»»
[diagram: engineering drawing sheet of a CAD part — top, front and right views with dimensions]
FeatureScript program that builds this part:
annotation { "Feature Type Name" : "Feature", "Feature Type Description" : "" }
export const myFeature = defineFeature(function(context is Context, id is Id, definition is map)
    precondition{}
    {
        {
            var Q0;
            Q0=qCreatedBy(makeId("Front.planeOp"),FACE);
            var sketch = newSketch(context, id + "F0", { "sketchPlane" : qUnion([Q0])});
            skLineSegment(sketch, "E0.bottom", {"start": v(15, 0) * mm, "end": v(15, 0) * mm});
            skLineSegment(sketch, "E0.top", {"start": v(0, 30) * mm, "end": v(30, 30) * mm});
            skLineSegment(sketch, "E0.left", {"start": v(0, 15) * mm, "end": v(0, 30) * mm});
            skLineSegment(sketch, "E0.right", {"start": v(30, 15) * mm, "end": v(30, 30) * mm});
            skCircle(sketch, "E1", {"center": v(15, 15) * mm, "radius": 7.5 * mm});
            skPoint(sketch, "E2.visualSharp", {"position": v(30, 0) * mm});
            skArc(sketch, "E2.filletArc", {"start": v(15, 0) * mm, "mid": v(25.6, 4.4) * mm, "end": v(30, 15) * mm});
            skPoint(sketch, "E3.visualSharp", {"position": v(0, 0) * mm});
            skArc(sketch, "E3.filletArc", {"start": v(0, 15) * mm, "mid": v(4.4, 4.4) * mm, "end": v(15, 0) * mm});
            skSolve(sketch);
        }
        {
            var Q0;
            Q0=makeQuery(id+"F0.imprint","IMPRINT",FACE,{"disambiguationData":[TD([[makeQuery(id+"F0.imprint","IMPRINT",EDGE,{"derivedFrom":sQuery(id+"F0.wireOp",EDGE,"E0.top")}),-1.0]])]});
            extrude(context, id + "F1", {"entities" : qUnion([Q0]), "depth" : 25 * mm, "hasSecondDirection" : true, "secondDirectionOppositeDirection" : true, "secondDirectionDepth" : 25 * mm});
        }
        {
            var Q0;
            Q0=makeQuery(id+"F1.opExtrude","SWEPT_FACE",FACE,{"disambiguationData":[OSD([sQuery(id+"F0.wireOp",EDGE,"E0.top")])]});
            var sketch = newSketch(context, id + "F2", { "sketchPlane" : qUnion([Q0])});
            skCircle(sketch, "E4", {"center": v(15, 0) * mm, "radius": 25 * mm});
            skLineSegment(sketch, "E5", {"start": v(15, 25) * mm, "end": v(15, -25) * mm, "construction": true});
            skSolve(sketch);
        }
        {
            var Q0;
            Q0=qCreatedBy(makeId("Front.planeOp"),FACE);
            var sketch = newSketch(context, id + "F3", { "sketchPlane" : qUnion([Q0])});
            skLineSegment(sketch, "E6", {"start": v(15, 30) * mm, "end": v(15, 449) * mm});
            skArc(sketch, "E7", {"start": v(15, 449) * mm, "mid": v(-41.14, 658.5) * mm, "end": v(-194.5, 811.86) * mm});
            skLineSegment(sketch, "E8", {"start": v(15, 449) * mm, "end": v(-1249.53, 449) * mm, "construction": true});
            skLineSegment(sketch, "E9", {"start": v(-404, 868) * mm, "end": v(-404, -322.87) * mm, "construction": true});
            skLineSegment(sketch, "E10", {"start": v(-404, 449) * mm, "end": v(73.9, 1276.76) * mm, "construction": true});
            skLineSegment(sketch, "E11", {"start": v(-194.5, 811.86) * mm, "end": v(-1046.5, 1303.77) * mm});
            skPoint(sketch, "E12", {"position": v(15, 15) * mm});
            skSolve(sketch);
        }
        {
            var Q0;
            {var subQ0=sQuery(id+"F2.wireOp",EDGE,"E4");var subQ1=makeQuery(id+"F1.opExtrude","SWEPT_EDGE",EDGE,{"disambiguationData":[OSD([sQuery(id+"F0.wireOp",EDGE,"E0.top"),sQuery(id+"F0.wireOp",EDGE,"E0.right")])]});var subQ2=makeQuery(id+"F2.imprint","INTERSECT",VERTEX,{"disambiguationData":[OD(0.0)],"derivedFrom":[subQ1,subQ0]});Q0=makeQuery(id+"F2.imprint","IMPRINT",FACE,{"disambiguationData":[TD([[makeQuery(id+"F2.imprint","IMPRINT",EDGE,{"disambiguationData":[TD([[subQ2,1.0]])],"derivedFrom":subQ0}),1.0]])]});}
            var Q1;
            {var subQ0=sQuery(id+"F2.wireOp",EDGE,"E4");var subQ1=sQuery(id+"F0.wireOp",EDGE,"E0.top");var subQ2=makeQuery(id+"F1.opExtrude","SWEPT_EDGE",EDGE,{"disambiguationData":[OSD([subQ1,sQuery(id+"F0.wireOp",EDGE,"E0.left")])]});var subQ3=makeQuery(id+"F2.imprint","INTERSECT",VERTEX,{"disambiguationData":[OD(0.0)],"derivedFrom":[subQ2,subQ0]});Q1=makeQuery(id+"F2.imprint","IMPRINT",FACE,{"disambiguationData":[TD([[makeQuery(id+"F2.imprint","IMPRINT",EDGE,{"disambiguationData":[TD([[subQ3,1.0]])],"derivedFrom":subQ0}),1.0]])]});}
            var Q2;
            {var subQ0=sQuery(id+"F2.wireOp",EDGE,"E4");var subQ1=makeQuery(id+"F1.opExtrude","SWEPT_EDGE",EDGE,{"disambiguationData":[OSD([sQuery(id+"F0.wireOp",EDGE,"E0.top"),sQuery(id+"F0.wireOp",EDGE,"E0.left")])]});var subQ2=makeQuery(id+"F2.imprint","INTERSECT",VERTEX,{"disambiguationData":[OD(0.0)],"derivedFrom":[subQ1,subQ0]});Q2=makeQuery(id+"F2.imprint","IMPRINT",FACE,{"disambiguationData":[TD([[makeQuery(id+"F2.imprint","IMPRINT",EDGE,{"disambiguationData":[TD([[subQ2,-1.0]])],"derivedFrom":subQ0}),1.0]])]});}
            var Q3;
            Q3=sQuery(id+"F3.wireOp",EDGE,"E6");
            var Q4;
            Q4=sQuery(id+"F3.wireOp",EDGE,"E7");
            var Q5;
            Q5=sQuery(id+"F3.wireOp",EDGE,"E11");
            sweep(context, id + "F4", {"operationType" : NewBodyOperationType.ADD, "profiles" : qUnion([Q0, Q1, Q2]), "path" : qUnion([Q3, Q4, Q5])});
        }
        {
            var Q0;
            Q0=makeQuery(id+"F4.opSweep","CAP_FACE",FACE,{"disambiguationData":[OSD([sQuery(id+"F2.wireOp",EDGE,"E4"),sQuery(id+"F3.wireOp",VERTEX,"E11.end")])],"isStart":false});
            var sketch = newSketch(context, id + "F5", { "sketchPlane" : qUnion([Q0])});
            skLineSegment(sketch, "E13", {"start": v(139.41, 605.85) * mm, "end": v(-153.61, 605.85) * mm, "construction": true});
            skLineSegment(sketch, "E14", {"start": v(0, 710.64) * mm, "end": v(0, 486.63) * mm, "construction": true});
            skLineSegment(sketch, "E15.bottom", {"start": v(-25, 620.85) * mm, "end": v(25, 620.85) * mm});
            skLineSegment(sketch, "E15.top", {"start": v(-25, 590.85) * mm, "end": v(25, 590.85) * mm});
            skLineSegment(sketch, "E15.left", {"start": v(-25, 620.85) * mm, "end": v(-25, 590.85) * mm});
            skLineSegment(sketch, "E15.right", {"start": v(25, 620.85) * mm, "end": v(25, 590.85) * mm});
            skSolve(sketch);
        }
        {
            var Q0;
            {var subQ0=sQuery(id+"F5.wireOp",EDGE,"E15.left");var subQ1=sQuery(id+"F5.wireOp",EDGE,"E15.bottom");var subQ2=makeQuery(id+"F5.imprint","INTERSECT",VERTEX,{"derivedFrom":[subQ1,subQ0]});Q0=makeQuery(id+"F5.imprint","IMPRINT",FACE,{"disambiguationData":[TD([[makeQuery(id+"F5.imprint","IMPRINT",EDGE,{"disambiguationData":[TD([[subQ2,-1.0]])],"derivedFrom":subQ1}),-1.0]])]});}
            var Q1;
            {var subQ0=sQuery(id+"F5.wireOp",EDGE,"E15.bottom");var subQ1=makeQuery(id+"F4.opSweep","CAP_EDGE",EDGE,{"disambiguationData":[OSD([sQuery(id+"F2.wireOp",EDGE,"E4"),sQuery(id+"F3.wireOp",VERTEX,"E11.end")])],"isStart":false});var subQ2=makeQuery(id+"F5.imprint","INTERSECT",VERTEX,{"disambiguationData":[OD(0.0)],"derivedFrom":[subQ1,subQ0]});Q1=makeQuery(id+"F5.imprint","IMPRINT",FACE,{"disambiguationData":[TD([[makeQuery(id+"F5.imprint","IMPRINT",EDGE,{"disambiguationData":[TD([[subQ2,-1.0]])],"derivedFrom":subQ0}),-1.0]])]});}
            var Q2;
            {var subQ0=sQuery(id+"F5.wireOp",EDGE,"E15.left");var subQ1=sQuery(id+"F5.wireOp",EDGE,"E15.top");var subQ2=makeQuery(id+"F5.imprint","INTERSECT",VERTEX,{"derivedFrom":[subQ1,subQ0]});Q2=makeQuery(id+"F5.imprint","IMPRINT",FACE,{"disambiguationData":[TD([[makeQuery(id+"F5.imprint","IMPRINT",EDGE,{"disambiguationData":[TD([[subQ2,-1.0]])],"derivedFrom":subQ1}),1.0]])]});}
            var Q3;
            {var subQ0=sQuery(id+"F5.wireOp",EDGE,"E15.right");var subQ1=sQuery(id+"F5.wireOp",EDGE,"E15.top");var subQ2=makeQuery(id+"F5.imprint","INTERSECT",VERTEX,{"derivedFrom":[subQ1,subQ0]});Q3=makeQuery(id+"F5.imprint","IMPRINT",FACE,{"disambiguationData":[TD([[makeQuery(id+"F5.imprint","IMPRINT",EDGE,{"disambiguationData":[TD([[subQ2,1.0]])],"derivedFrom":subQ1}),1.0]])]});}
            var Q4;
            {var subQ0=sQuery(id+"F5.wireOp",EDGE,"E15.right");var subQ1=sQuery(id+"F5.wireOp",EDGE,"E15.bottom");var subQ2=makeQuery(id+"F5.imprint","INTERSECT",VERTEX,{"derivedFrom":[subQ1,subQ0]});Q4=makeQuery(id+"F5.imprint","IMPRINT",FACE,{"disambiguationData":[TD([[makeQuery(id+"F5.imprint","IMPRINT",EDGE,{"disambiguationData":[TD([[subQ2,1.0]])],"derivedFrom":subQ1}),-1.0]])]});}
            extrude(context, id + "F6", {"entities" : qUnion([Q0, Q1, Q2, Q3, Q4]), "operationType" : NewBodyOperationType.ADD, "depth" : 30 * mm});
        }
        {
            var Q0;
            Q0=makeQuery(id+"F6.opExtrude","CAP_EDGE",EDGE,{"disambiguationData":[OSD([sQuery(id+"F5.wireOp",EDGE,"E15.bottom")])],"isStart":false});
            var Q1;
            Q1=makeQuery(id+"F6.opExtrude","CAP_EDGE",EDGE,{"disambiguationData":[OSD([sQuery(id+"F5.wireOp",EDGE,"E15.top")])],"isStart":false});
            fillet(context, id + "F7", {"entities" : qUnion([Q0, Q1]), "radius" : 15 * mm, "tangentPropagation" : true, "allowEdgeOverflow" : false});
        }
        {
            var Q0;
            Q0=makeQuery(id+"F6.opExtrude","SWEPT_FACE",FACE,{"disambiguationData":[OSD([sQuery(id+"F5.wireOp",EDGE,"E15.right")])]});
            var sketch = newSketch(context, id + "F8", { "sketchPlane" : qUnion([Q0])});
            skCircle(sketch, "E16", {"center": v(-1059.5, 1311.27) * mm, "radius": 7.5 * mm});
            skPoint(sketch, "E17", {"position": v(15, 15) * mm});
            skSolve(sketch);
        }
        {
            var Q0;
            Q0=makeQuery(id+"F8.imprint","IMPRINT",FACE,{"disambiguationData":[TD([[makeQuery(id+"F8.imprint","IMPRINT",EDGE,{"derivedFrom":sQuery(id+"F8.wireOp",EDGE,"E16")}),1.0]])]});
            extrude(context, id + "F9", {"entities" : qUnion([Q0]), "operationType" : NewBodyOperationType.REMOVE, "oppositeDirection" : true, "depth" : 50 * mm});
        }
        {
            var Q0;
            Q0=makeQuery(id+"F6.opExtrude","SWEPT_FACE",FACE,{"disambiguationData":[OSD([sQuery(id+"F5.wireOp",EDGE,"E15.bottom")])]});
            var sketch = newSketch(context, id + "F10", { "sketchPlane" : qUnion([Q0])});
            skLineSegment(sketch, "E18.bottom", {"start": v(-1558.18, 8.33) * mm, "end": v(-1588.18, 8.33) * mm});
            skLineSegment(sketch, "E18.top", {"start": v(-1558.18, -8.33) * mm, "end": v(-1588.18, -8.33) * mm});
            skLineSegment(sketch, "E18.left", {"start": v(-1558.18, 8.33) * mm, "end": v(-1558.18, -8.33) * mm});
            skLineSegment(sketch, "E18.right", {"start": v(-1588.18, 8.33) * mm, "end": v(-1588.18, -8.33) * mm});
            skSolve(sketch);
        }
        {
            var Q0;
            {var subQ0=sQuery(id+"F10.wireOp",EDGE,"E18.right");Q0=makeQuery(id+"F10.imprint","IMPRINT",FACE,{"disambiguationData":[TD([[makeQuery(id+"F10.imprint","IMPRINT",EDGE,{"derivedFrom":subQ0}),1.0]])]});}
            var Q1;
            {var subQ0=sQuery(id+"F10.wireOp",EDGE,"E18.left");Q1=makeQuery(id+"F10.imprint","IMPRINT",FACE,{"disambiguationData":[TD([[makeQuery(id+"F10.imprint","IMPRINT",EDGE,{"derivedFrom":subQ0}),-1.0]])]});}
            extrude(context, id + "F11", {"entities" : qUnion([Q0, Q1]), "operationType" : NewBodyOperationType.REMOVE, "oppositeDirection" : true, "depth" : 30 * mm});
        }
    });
««
Stated exercise:
Please reproduce everything from the start of the entries down to the line containing "v(25.6, 4.4) *", with that line included.

Solution to this exercise:
[diagram: engineering drawing sheet of a CAD part — top, front and right views with dimensions]
FeatureScript program that builds this part:
annotation { "Feature Type Name" : "Feature", "Feature Type Description" : "" }
export const myFeature = defineFeature(function(context is Context, id is Id, definition is map)
    precondition{}
    {
        {
            var Q0;
            Q0=qCreatedBy(makeId("Front.planeOp"),FACE);
            var sketch = newSketch(context, id + "F0", { "sketchPlane" : qUnion([Q0])});
            skLineSegment(sketch, "E0.bottom", {"start": v(15, 0) * mm, "end": v(15, 0) * mm});
            skLineSegment(sketch, "E0.top", {"start": v(0, 30) * mm, "end": v(30, 30) * mm});
            skLineSegment(sketch, "E0.left", {"start": v(0, 15) * mm, "end": v(0, 30) * mm});
            skLineSegment(sketch, "E0.right", {"start": v(30, 15) * mm, "end": v(30, 30) * mm});
            skCircle(sketch, "E1", {"center": v(15, 15) * mm, "radius": 7.5 * mm});
            skPoint(sketch, "E2.visualSharp", {"position": v(30, 0) * mm});
            skArc(sketch, "E2.filletArc", {"start": v(15, 0) * mm, "mid": v(25.6, 4.4) * mm, "end": v(30, 15) * mm});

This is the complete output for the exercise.